Suppose you were driving a beat-up old vehicle with high mileage that was starting to cost you more in repairs than the vehicle was worth. At some point, you would likely decide it was time to replace it — and you probably wouldn’t wait 20 years to do so.
The process to replace Canada’s aging fleet of CF-18 jet fighters began in 1997 when the federal government identified Lockheed Martin F-35s as the potential replacements. Almost 20 years later, Canada’s air force is still waiting.
Admittedly, spending billions of dollars to purchase a fleet of high-tech jets is far different from buying a replacement automobile. But does it really need to be such a long, drawn-out process?
In 1977, Canada’s military issued a call for tender for new fighter jets to replace its aging fleet of that time.
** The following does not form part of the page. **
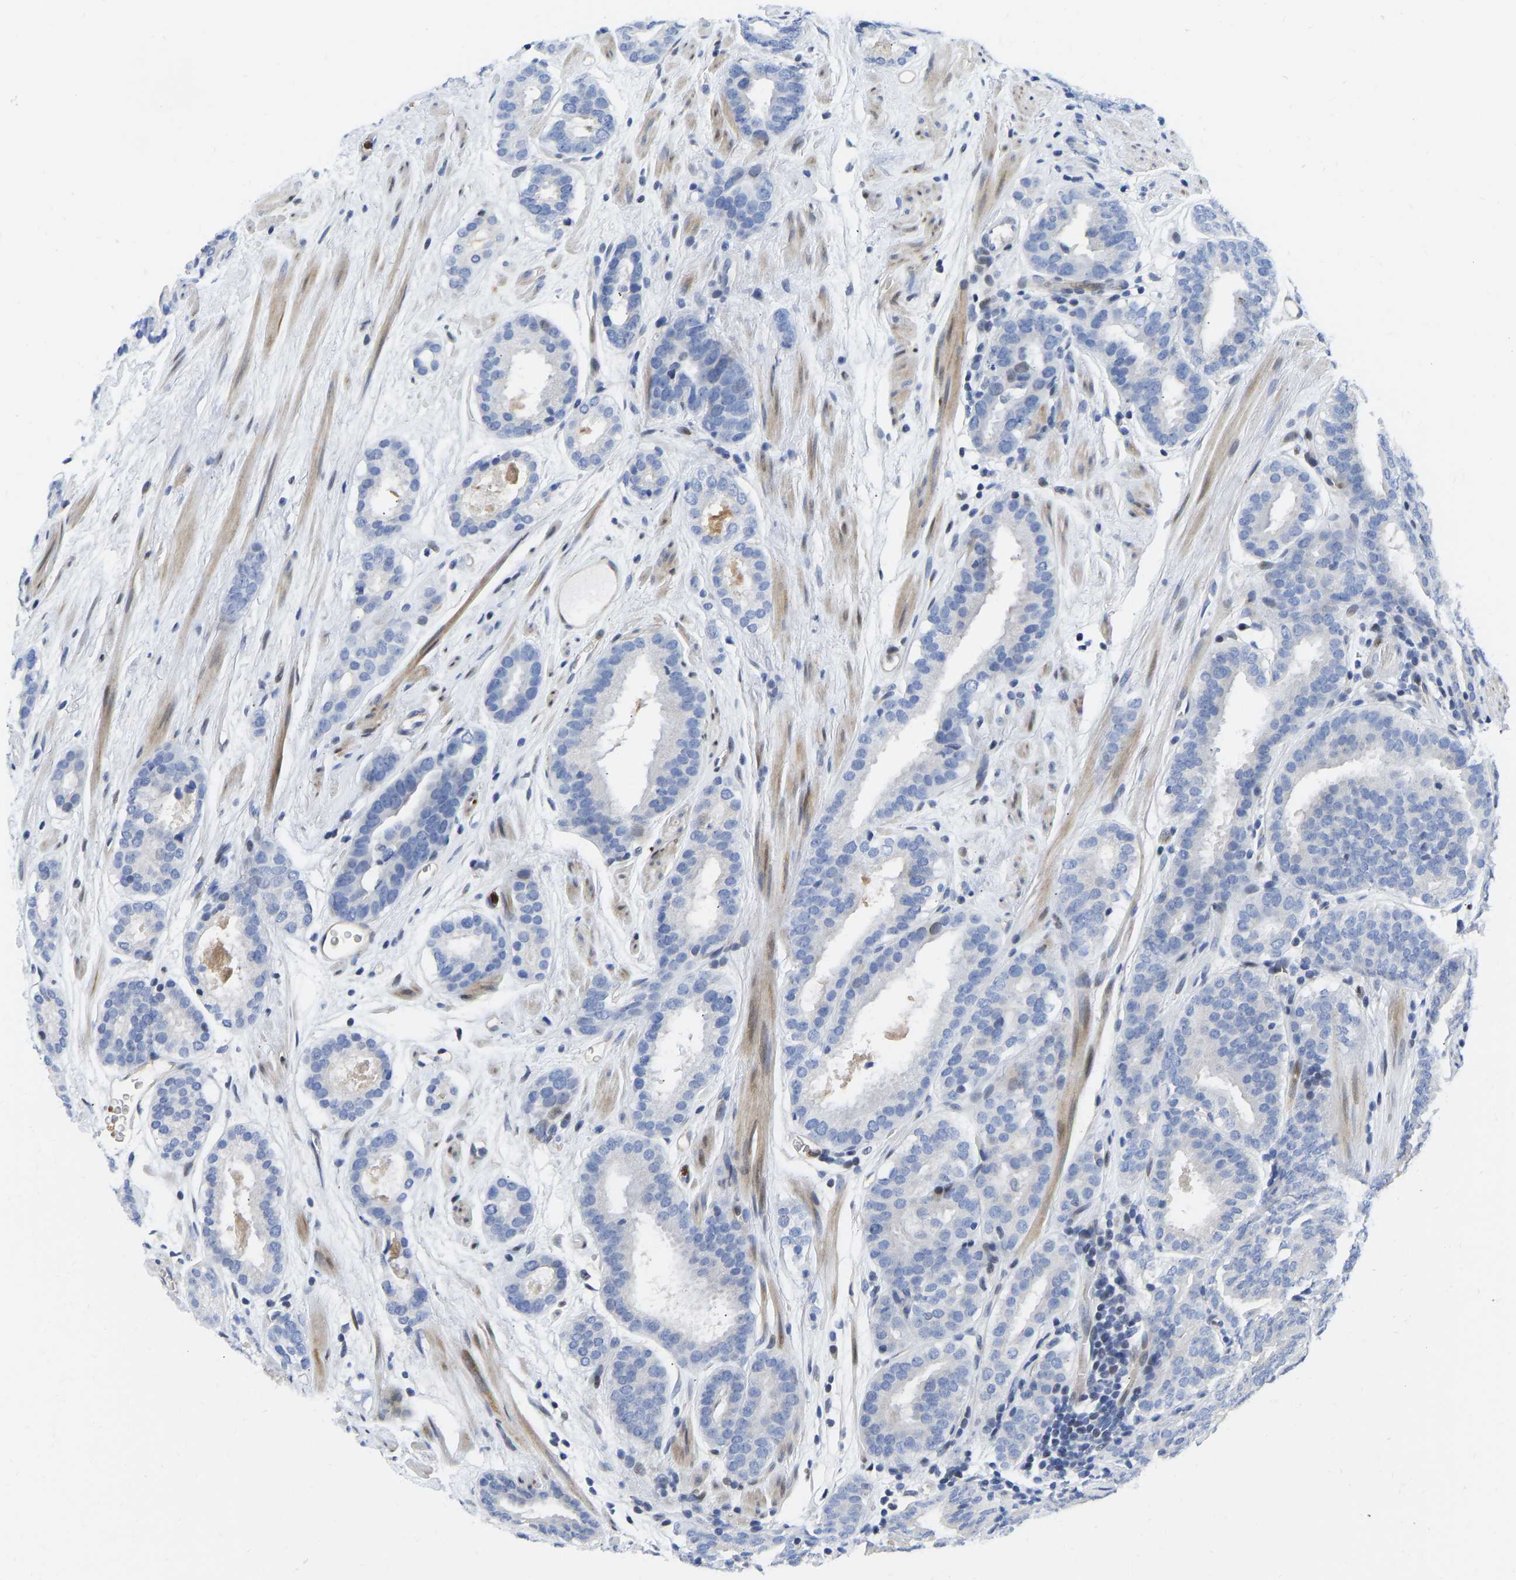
{"staining": {"intensity": "negative", "quantity": "none", "location": "none"}, "tissue": "prostate cancer", "cell_type": "Tumor cells", "image_type": "cancer", "snomed": [{"axis": "morphology", "description": "Adenocarcinoma, Low grade"}, {"axis": "topography", "description": "Prostate"}], "caption": "Immunohistochemical staining of human prostate adenocarcinoma (low-grade) exhibits no significant positivity in tumor cells. Nuclei are stained in blue.", "gene": "HDAC5", "patient": {"sex": "male", "age": 69}}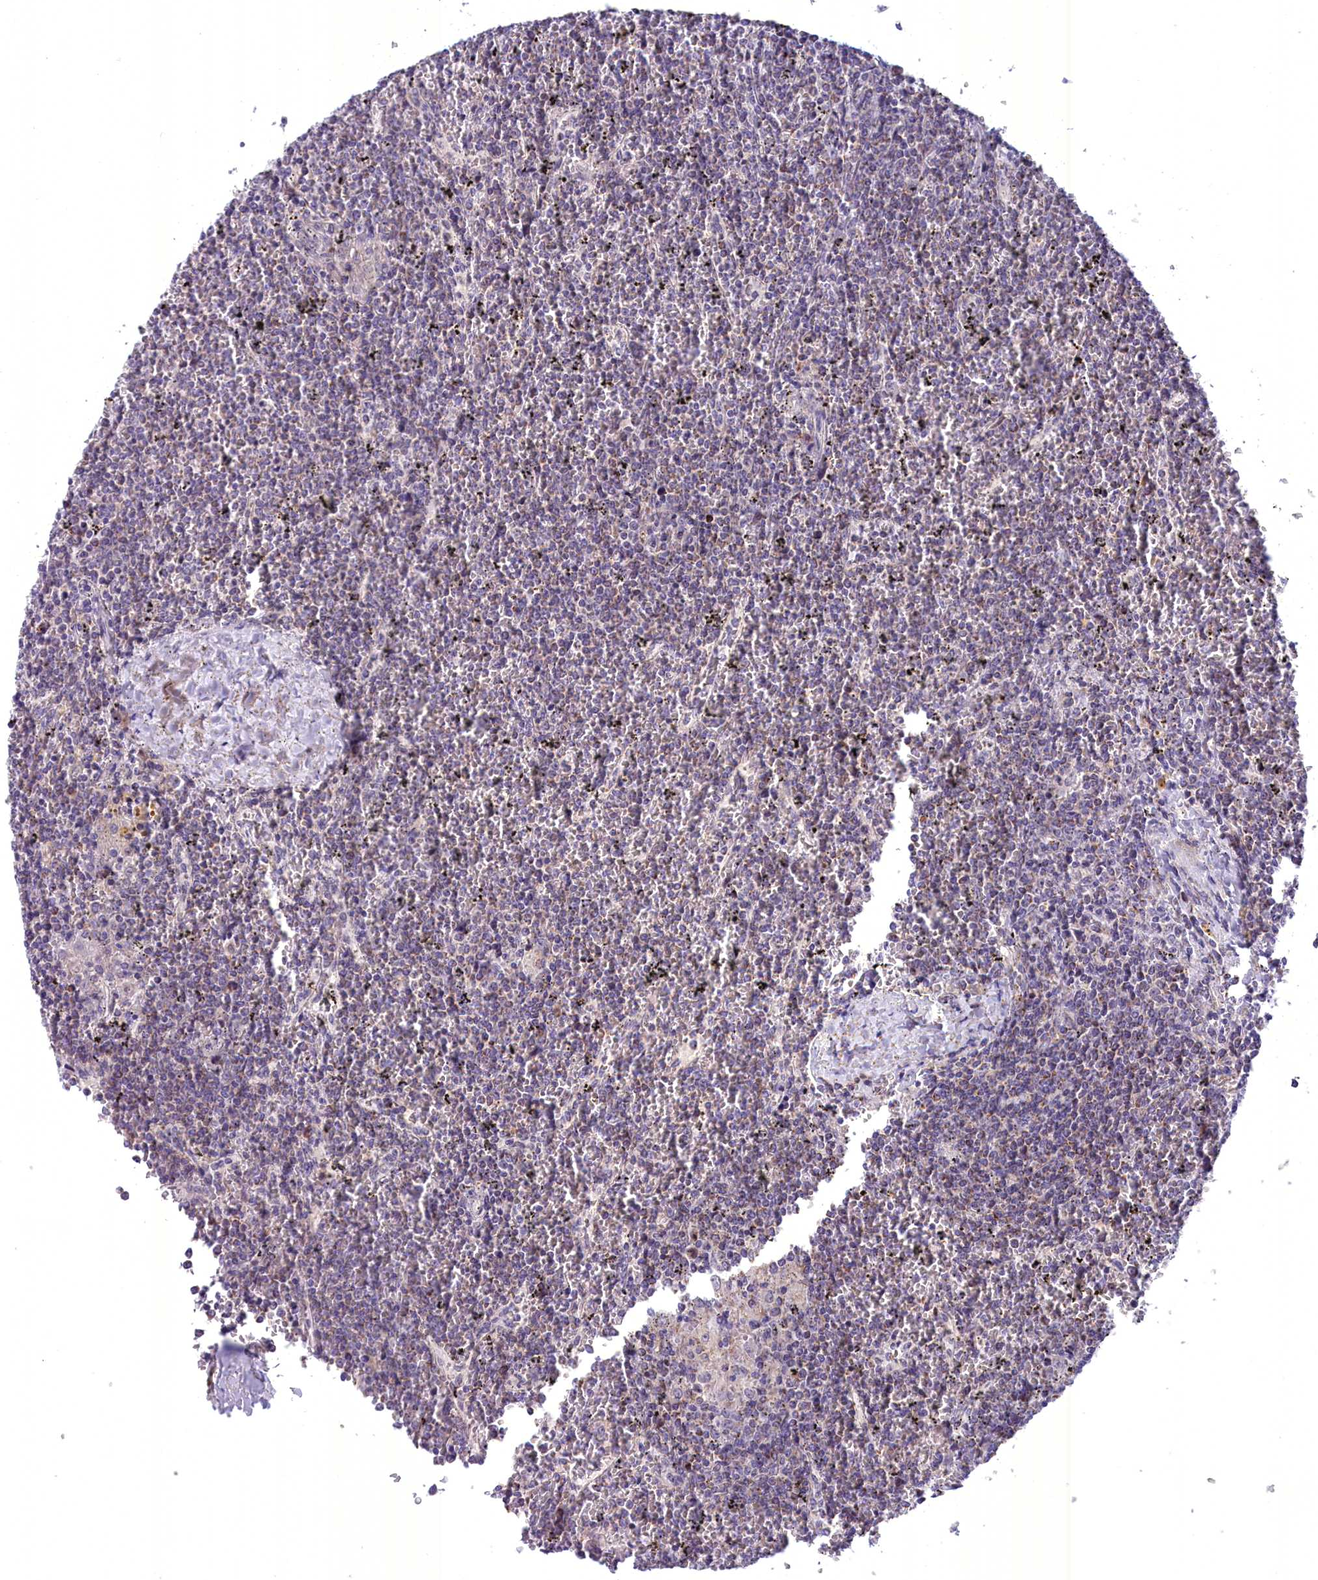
{"staining": {"intensity": "negative", "quantity": "none", "location": "none"}, "tissue": "lymphoma", "cell_type": "Tumor cells", "image_type": "cancer", "snomed": [{"axis": "morphology", "description": "Malignant lymphoma, non-Hodgkin's type, Low grade"}, {"axis": "topography", "description": "Spleen"}], "caption": "Human lymphoma stained for a protein using IHC demonstrates no positivity in tumor cells.", "gene": "FAM149B1", "patient": {"sex": "female", "age": 19}}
The CF-18 Hornet was commissioned in 1980 and two years later, the first of the new jets, built by McDonnell-Douglas, were delivered.
The road to replacing the CF-18s has been much longer — and bumpier.
The Harper government announced its intention in 2010 to purchase F-35 stealth fighters to replace the CF-18s, but it’s been a controversial issue filled with rancorous debate. Much of the criticism centred around uncertain costs, estimated at $16 billion in 2010. But a 2014 report for the Centre for Policy Alternatives and the Rideau Institute by Michael Byers suggested government estimates for the full F-35 program may have underestimated the costs by anywhere from $12 billion to $81 billion, depending on factors over the full 40-year life of the aircraft.
Prime Minister Justin Trudeau promised during last year’s election campaign to cancel the planned purchase of the F-35s. Instead, the Liberals have announced plans to explore purchasing 18 new Boeing-made Super Hornet jets on an interim basis until it can decide on a permanent replacement for Canada’s aging fighter jets. But again, there’s a question over the cost of the Super Hornets, which the Liberals say is $65 million per plane compared to $175 per plane for the F-35s. Those cost estimates don’t match with costs reportedly paid by other countries for Super Hornets or F-35s.
Meanwhile, Canada’s CF-18s continue to grow closer to the end of their life expectancy. In July of this year, Defence Minister Harjit Sajjan emphasized the need to replace the air force’s 77 remaining CF-18s soon because only about half the fleet is available for operations at any given time, not enough to meet Canada’s NATO and North American defence commitments.
A $500-million upgrade ordered by the Conservatives in 2014 is expected to keep the CF-18s flying until the mid-2020s, but sooner or later — preferably sooner — a decision is going to have to be made and new aircraft purchased.
A patchwork solution to keep Canada’s aging jet fighters in the air will only work for so long.